L’accent a été mis sur l’impératif d’accompagner et de soutenir les exportateurs de ce produit, sans en préciser la manière. Rien de nouveau à ce sujet. Les représentants sont juste revenus sur la réforme en cours du Fonds spécial pour la promotion des exportations (FSPE) et sur la stratégie à adopter dans la promotion des exportations hors hydrocarbures de manière globale.

«Le ministère affirme qu’il a pris les dispositions nécessaires pour faciliter les opérations d’exportation et qu’une cellule d’écoute est disponible pour prendre en charge les préoccupations des exportateurs», est-il indiqué dans un communiqué rendu public à cet effet.

Cette réunion est intervenue, faut-il le rappeler, quelques jours après des déclarations de Kamel Rezig sur les difficultés de l’Algérie à exporter ses dattes dans lesquelles il a soulevé la question de l’exportation de la datte algérienne précisément Deglet Nour en vrac vers d’autres pays qui la mettent dans un emballage pour être ensuite réexportée au nom de ces pays. «Nous avons les meilleures dattes, mais nous ne pouvons pas les exporter parce que nous ne pouvons pas les emballer.

Ils les prennent de Tunisie où elles sont emballées puis réexportées au nom de ce pays. Il y a un pays européen qui est classé cinquième au monde dans l’exportation de la Deglet Nour sans posséder un seul palmier sur son territoire. C’est de la datte qui part de chez nous.
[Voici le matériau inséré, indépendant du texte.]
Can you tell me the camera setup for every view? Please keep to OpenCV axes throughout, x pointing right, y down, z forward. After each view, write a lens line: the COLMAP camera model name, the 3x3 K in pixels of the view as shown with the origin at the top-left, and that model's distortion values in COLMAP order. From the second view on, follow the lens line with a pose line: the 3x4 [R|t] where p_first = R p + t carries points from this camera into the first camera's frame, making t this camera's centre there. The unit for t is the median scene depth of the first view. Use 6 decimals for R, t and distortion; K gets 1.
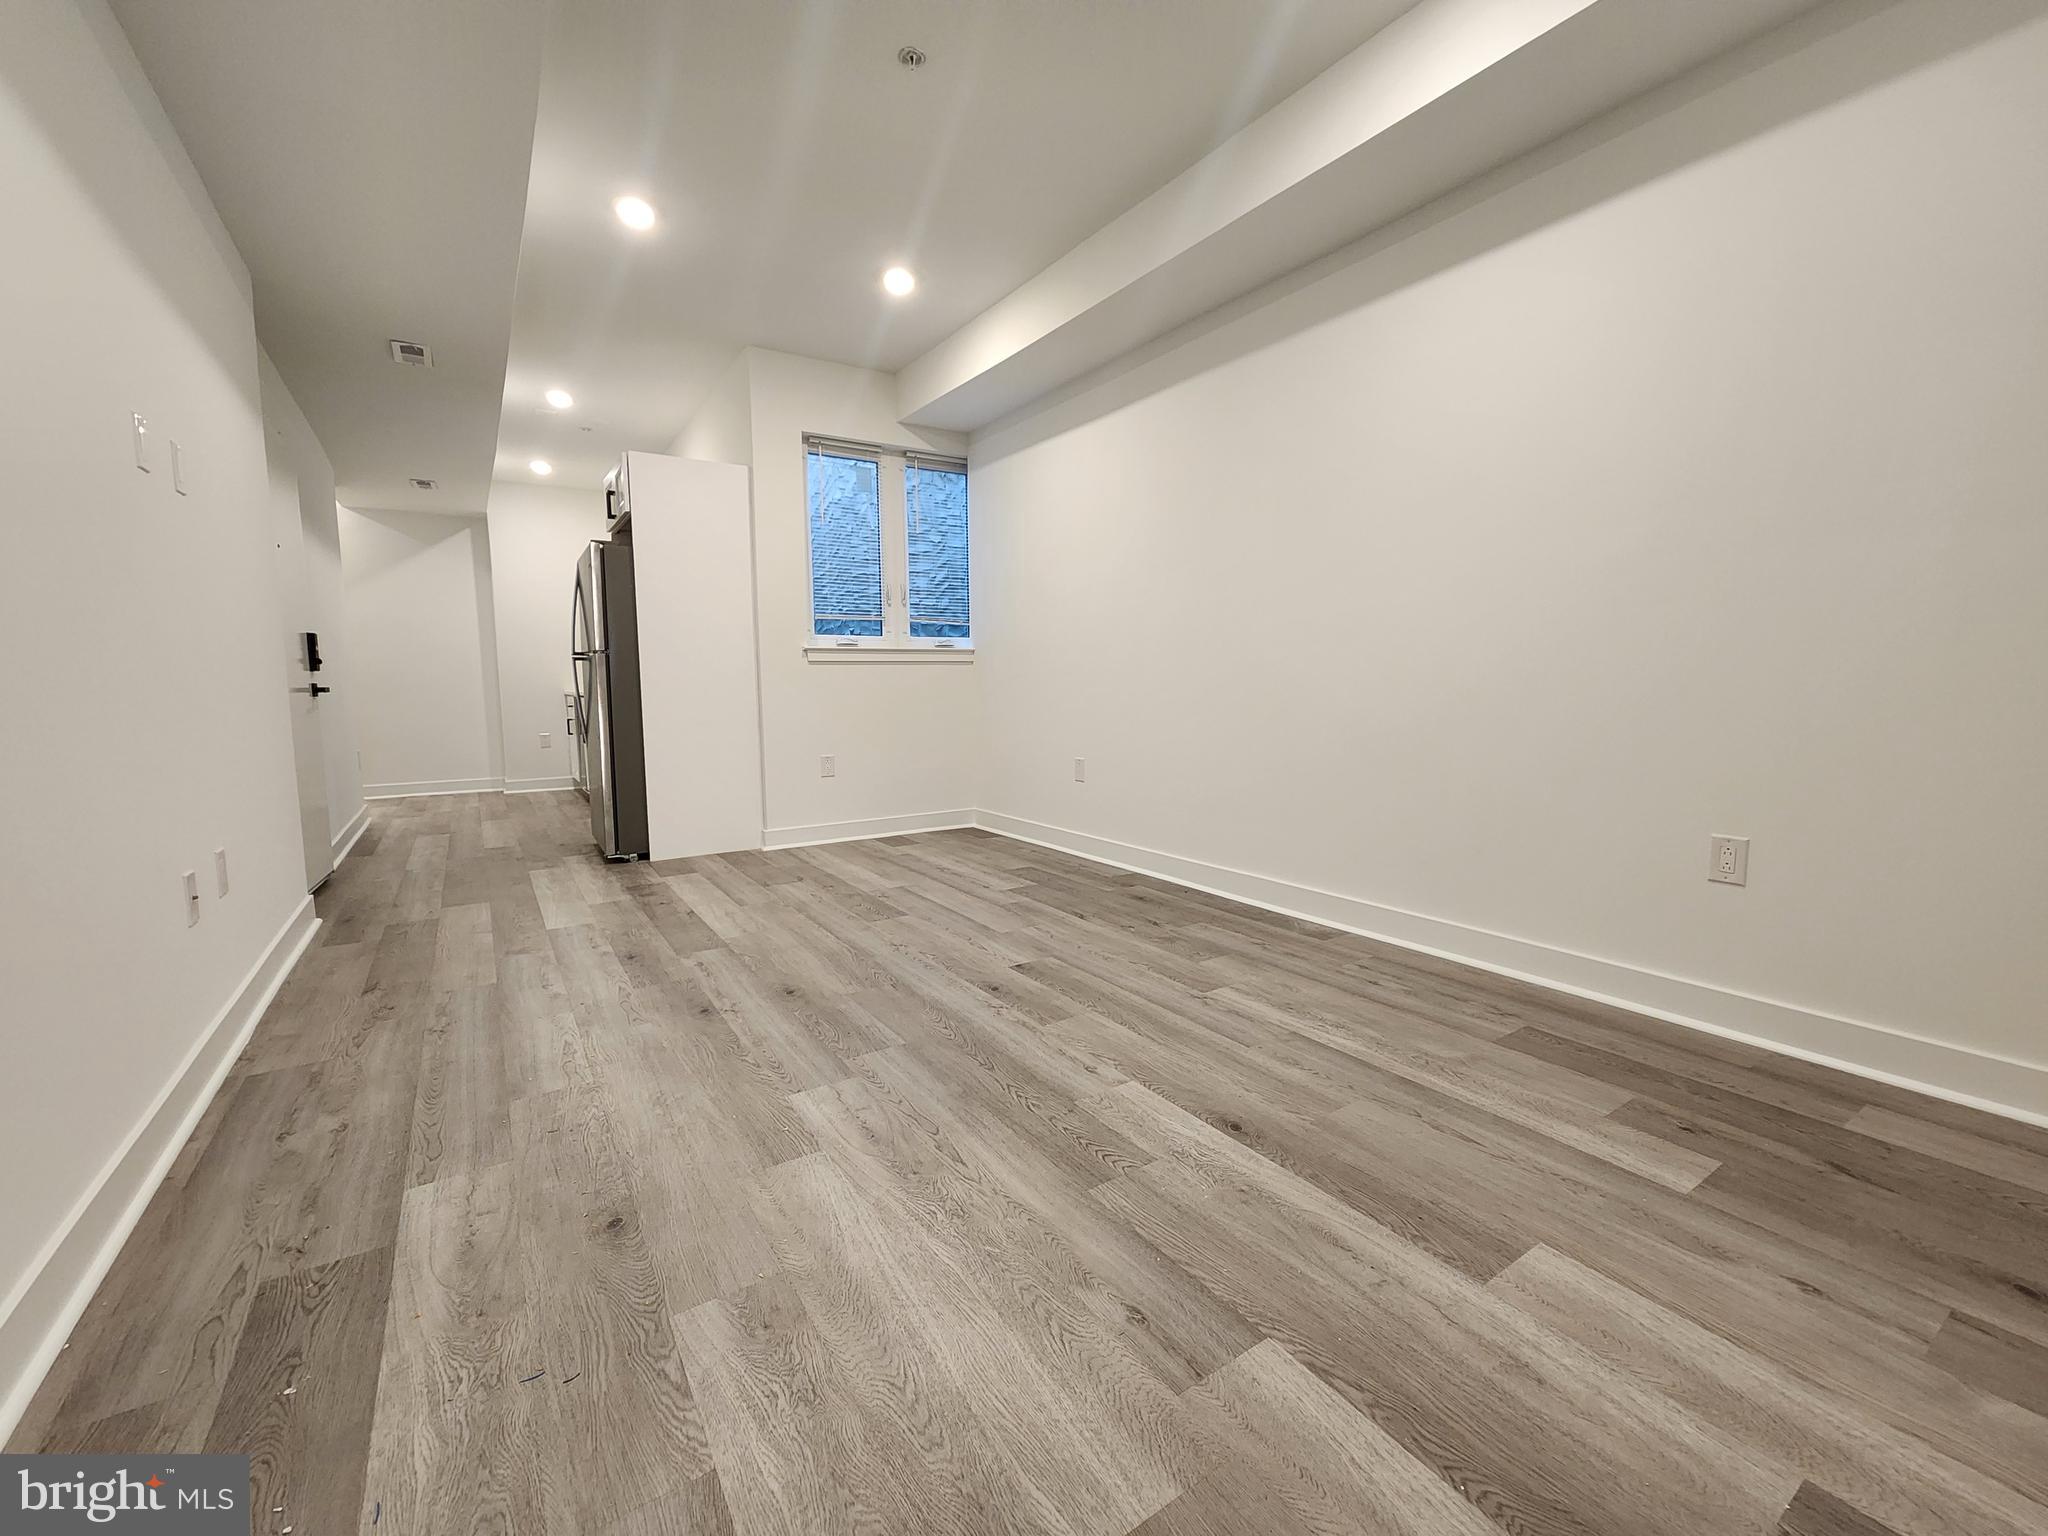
lens RADIAL K [[833.9, 0, 1025.6], [0, 833.9, 758.2], [0, 0, 1]] dist [-0.003647, -0.000664]
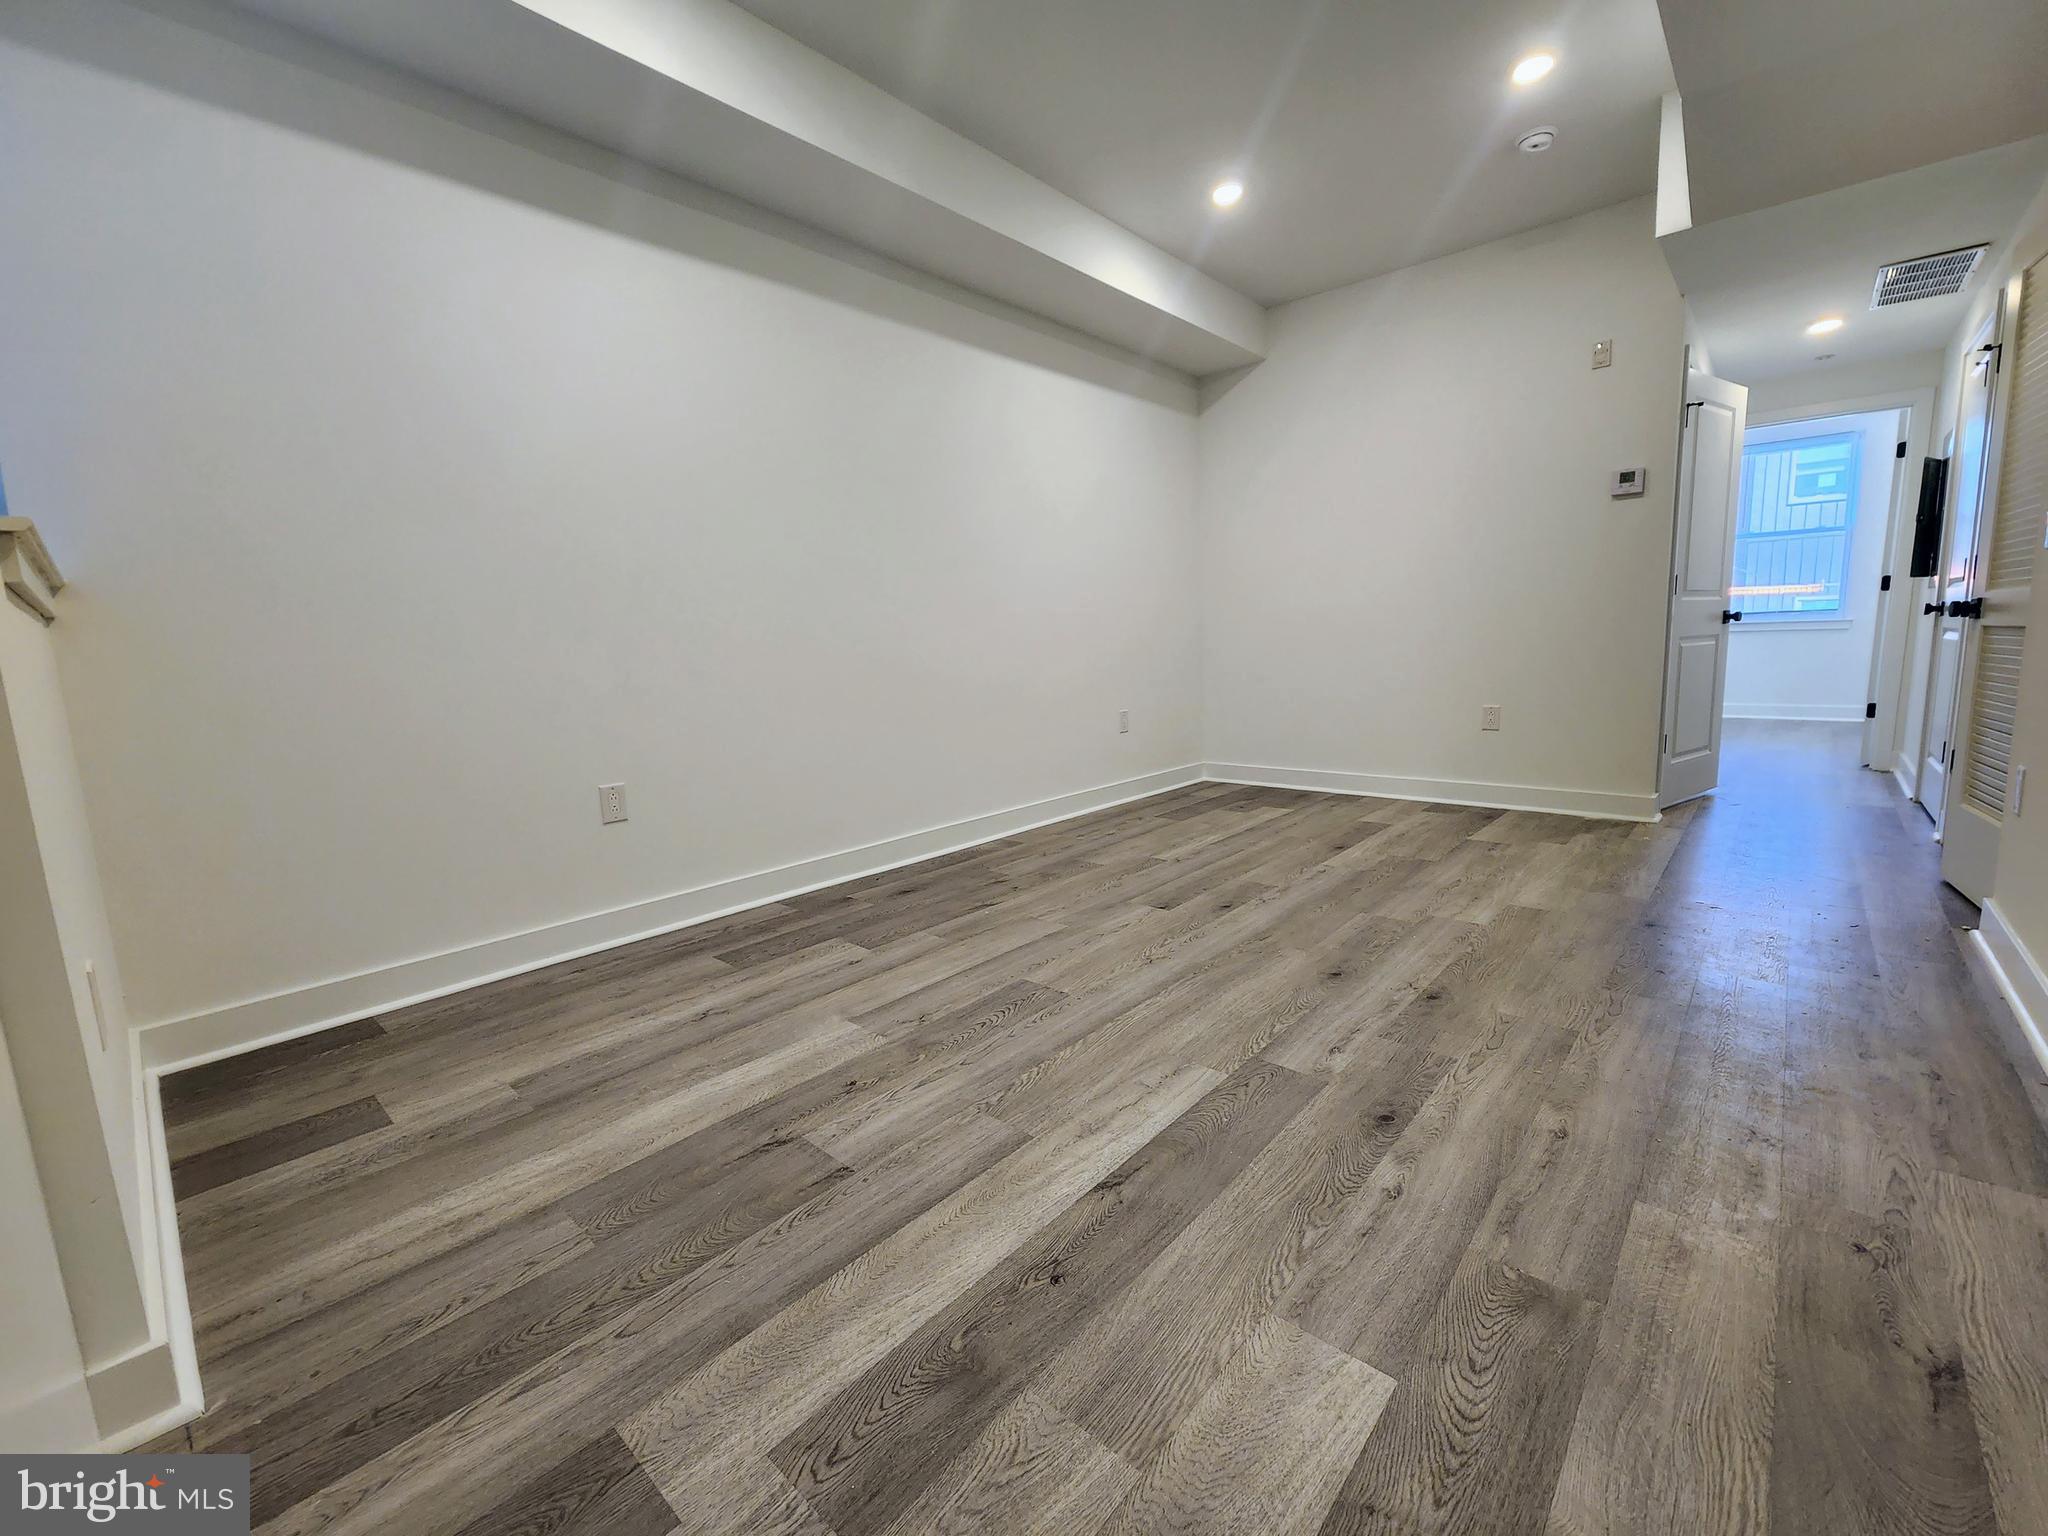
lens RADIAL K [[833.9, 0, 1025.3], [0, 833.9, 772.6], [0, 0, 1]] dist [-0.003647, -0.000664]
pose [[-0.240438, -0.133114, 0.961494, -0.947239], [0.131205, 0.977004, 0.168072, -0.116704], [-0.961756, 0.166563, -0.217444, 1.350820]]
Ils se contentent de l’emballer et de lui mettre un code-barres», a déclaré Kamel Rezig en marge d’une visite à Boumerdès. «Il y a un code-barres pour le vrac que les exportateurs devront coller sur ce produit», a-t-il ajouté.

Le défi de la transformation

Au-delà de la polémique suscitée par de telles déclarations, c’est la problématique de l’emballage et du conditionnement qui se pose au même titre que celle de la transformation. Il est vrai que des investissements dans le stockage sont en cours, mais cela reste insuffisant par rapport aux besoins dans cette filière notamment durant les saisons où la récolte est abondante comme c’est le cas cette année.

Aussi, les nouvelles technologies de transformation et de production des produits dérivés de la datte sont quasi méconnues des producteurs, en dépit de la forte demande internationale pour certains produits Ce qui aurait permis d’absorber les quantités destinées à l’exportation et bloquées par la crise et d’en tirer des plus-values.

L’autre point sur lequel du travail reste à faire est celui lié à l’organisation du marché interne où les contraintes sont nombreuses impactant directement sur les prix, puisque la baisse de cette année n’est que conjoncturelle comme nous le rappellera un commerçant spécialisé dans la vente des dattes depuis une vingtaine d’année : «Les prix actuels qui jouent en faveur du consommateur certes sont conjoncturels. La fermeture des frontières n’a pas seulement bloqué les exportations mais elle a également stoppé la contrebande.

Il fallait donc inonder le marché avec ce qui reste du stock de la saison 2019-2020 en baissant les prix avant que la production de cette année soit complètement récoltée.

> Par Samira Imadalou

 

 

Indices

La production cette année est passée de 6 millions de quintaux en 2010 à 11 millions de quintaux en 2018 à 12 millions de quintaux en 2019

L’exportation ne représente que 3,5% des quantités produites.

Sur les 16 wilayas productrices de dattes, Biskra se classe en tête avec 11% de la production globale dont 6 millions de quintaux sont de la variété très prisée de Deglet Nour.